Recorded information:
======
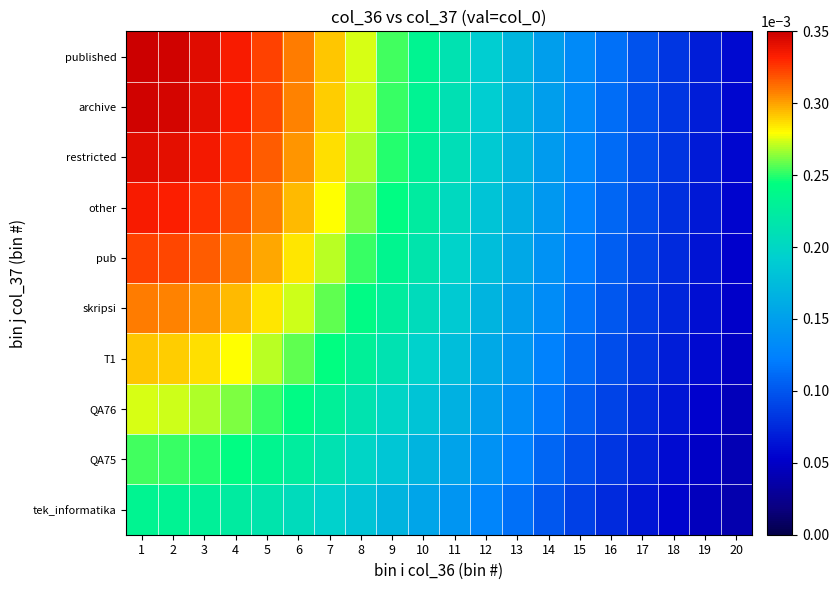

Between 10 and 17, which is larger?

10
======
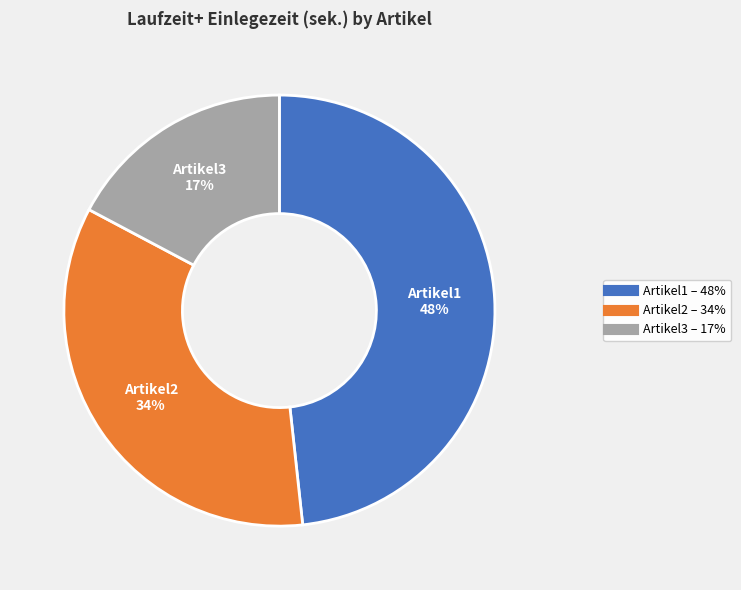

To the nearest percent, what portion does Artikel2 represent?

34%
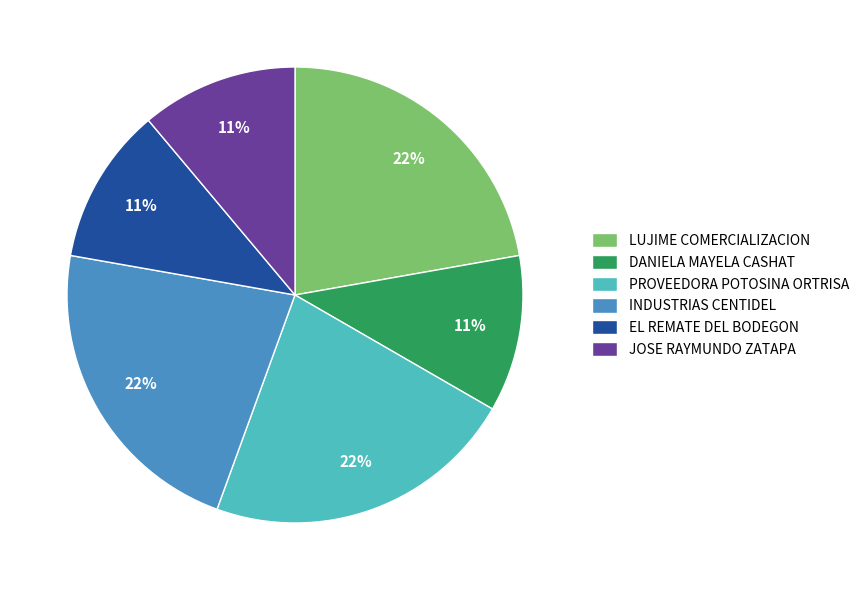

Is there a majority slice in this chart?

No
======
Pick out each line in the entries above that contains the word "does", treating uppercase and lowercase as different.

To the nearest percent, what portion does Artikel2 represent?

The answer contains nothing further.